Ingredients:

  • 4 (approx. 175g / 6 oz each) salmon fillets (skin on or off)
  • 2 teaspoons extra virgin olive oil
  • 1 teaspoon coarse kosher salt
  • 1/2 teaspoon freshly cracked black pepper
  • 60g unsalted butter (4 tbsp)
  • 60g light brown sugar, packed (1/4 cup)
  • 2 tablespoons liquid honey
  • 1 large clove garlic, minced finely
  • 1 teaspoon Worcestershire sauce
  • 1 tablespoon fresh lemon juice
  • 1/2 teaspoon smoked paprika

Instructions:

  1. Combine the butter, brown sugar, and honey in a small saucepan over low heat. Stir continuously until the butter is completely melted and the sugar is dissolved (about 2–3 minutes). Do not boil.
  2. Remove the saucepan from the heat. Stir in the minced garlic, Worcestershire sauce, lemon juice, and smoked paprika. Whisk until fully combined.
  3. Pour half of the glaze mixture into a separate, small bowl for basting during cooking. Set the other half aside; this reserved portion is the finishing glaze. Allow both portions to cool slightly until they are thick enough to brush.
  4. Thoroughly pat the salmon fillets dry using paper towels. Brush the fillets lightly with olive oil. Sprinkle the kosher salt and black pepper evenly over both sides.
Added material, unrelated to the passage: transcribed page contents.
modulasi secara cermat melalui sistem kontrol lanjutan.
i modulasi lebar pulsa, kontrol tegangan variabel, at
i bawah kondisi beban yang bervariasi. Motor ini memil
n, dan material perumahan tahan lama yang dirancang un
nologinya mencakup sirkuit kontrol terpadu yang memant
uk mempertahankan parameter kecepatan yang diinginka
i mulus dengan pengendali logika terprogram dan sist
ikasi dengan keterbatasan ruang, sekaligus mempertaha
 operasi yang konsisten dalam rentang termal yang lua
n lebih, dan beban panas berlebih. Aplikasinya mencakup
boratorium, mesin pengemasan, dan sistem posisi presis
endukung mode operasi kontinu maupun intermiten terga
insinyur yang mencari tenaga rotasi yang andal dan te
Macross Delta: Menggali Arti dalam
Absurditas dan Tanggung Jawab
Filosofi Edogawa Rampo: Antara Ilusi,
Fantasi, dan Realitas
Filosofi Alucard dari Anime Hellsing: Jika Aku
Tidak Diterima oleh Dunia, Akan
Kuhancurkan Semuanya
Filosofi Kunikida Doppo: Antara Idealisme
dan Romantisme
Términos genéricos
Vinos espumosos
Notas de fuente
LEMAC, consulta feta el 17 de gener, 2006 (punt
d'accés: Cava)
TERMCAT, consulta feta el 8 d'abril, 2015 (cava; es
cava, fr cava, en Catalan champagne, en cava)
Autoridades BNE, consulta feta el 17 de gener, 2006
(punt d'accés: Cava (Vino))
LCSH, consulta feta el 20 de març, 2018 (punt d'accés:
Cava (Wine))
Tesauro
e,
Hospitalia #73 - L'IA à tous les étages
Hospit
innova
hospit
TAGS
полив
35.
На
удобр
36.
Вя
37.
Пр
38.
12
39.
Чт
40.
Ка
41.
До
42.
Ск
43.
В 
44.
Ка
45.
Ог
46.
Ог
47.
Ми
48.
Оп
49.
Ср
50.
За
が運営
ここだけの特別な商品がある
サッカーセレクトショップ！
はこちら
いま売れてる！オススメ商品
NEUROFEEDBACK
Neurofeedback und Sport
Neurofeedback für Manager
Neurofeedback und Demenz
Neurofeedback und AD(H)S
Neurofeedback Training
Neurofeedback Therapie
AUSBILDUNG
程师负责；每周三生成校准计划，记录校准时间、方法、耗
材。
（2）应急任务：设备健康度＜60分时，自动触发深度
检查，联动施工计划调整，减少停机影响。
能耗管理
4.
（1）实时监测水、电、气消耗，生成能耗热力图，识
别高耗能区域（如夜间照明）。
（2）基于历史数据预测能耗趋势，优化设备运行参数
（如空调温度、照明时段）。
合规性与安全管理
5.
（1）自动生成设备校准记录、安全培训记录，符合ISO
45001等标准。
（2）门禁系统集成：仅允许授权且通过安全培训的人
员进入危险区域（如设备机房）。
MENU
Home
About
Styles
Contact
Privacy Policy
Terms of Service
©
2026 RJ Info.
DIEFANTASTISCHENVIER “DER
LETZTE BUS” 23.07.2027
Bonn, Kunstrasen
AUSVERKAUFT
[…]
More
Lightly brush the fillets with a tablespoon of the reserved finishing glaze.
  5. Let the fillets rest at room temperature for 15 minutes while you preheat your cooking apparatus. Preheat the oven to 425°F (220°C) or preheat the grill to Medium-High heat (approx. 400°F / 200°C). Clean and oil the grill grates if grilling.
  6. For grilling: Place the fillets skin-side down onto the hot grill and cook for 4–5 minutes until the skin crisps. For baking: Place the fillets skin-side down on a prepared tray and bake for 6 minutes.
  7. Flip the fillets (if grilling) or remove the tray (if baking). Generously brush the top of the fish with the basting glaze (the warm half). Return the fish to the heat (grill for 5–7 minutes, or oven for 4–6 minutes), basting once more during the final minutes of cooking.
  8. The salmon is done when the internal temperature registers 145°F (63°C). Remove from the heat and allow to rest for 3 minutes. Just before serving, brush the fillets with the reserved finishing glaze (the cool half) for an extra glossy sheen and flavor boost. Serve immediately.